Worded as an Inheritance
13. If one wants to leave something for his daughters and writes in his will that they should also inherit, his words are meaningless since he stipulated against the Torah, which says that only sons inherit. Thus, he must transfer property to them while he is alive with halachically valid kinyanim since a kinyan cannot take effect after his death.
Gift While He Is Alive
14. If a man would give his daughters property as a gift in his lifetime, that property would immediately and entirely belong to them, and there is always a concern that he will need it but no longer own it. Also, if the property is entirely theirs, they also get all future yields [“peiros”], and most of the time the father doesn’t want that to happen yet. Furthermore, a general gift he gives now doesn’t do anything for property he receives or buys later. Therefore, Chazal set up multiple valid ways for a father to benefit his daughters, as will be explained.
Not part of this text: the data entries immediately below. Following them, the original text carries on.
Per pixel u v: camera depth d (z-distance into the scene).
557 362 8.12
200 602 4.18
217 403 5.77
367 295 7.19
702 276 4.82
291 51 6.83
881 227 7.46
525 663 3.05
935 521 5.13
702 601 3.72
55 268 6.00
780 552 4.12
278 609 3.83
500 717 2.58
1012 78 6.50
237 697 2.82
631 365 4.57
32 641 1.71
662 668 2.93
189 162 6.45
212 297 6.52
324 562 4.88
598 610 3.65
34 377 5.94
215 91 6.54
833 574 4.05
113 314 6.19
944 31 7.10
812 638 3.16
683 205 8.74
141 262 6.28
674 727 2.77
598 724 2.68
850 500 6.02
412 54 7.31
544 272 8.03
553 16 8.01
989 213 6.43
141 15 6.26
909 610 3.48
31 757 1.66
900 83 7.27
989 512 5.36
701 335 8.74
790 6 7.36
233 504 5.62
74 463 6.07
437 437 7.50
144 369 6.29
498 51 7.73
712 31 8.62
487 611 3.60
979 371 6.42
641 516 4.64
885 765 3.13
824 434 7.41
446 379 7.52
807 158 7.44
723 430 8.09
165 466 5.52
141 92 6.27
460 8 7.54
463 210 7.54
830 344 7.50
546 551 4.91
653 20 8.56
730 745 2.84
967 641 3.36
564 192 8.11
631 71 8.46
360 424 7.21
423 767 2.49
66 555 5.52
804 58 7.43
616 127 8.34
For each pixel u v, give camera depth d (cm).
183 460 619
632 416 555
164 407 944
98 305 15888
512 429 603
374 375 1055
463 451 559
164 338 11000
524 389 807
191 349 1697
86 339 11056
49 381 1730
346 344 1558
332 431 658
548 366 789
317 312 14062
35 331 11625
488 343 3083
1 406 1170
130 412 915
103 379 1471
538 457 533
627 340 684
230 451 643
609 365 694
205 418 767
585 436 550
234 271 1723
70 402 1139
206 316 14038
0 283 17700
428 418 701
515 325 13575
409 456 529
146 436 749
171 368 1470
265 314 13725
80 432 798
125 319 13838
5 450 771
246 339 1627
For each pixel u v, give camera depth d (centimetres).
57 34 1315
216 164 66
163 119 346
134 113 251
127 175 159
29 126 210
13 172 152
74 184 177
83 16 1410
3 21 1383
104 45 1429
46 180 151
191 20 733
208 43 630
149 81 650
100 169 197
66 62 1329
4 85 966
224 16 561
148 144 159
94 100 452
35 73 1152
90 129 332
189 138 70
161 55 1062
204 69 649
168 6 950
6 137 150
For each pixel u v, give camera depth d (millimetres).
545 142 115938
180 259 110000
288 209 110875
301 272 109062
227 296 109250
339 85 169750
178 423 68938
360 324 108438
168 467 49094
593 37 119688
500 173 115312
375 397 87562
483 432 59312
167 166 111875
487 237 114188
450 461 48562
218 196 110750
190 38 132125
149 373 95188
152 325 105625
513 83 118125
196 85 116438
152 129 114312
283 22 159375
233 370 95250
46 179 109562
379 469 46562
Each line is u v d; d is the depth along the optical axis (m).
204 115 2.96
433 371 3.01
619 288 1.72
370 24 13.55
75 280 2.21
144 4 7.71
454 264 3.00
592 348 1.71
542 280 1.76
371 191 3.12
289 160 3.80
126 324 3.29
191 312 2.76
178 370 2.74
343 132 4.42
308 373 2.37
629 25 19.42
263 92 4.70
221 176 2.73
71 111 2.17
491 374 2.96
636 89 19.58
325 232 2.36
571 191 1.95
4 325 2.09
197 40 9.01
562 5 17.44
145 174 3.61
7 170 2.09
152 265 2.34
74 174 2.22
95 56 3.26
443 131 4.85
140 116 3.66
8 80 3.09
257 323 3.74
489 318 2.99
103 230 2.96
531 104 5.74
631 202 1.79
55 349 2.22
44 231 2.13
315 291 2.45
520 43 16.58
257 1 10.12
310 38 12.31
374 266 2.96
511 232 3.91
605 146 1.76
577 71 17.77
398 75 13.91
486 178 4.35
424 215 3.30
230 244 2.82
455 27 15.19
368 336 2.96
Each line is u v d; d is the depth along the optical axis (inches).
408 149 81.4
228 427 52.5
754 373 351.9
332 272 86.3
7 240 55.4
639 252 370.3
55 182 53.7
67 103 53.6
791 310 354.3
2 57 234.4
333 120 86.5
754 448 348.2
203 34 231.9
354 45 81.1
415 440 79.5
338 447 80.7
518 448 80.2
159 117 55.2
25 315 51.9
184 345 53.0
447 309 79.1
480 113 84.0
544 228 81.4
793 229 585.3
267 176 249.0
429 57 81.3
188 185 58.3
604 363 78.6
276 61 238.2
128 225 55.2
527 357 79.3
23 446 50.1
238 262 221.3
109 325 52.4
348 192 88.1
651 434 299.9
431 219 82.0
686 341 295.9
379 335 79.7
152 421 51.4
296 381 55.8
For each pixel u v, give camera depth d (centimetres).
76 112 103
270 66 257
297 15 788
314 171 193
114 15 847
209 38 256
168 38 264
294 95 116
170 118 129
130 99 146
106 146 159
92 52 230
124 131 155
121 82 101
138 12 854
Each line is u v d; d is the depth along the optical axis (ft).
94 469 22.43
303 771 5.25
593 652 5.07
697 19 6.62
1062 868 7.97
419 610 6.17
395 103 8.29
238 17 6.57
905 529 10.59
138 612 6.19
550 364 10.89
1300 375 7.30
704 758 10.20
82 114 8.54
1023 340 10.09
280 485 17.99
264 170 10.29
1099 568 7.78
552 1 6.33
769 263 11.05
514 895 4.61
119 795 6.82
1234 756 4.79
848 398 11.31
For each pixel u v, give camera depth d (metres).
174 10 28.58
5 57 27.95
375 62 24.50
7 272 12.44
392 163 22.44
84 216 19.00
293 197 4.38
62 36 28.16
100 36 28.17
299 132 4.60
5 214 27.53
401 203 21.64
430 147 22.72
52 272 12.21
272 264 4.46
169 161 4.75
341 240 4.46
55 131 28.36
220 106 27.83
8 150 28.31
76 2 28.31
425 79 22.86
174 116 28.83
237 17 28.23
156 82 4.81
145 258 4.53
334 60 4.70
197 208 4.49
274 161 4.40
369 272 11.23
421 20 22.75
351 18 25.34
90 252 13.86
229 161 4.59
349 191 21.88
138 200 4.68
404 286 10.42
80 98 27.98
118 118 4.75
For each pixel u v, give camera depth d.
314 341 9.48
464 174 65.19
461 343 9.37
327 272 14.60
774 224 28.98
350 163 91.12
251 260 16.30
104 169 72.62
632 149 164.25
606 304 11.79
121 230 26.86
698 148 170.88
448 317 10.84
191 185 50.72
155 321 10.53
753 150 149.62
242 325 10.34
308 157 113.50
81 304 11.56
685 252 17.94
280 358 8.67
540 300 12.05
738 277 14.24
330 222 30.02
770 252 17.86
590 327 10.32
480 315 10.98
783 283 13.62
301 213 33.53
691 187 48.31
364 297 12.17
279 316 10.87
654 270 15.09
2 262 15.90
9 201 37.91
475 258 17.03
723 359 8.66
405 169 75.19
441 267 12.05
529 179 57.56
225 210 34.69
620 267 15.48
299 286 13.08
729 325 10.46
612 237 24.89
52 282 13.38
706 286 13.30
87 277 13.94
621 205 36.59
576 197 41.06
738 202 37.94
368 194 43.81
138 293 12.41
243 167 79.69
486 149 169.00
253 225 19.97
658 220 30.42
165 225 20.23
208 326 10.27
15. Take effect after death. Even if a father says he is giving something to his daughters with a kinyan now that should not take effect until after his death, that doesn’t work. Even when a kinyan is made with money or a shtar, which are still around later, the giver must be alive and sane at the time the kinyan takes effect (Bava Basra 135b). Also, after his death the property isn’t his to give to his daughters – it belongs to the heirs.
16. Main kinyan now, yields after death. There was a time when people would give their daughters property with a kinyan that took effect on the property right then but on its yields only after their death. I.e., the daughters owned the physical property from the moment it was given, but the father retained the rights to the property’s yields until the day of his death. He would also limit the kinyan to properties that would remain in his possession at the time of his death, allowing himself to sell or transfer properties as he wished while alive. He also retained the right to retract the gift until his death (Rema Choshen Mishpat 257:7).
17. However, even this method only includes property a person had when he gave the gift, not property he receives later, which was nonexistent at the time of the gift [“lo ba le’olam”] (Rema Choshen Mishpat 281:7). It also does not include debts, money in the bank, and the like.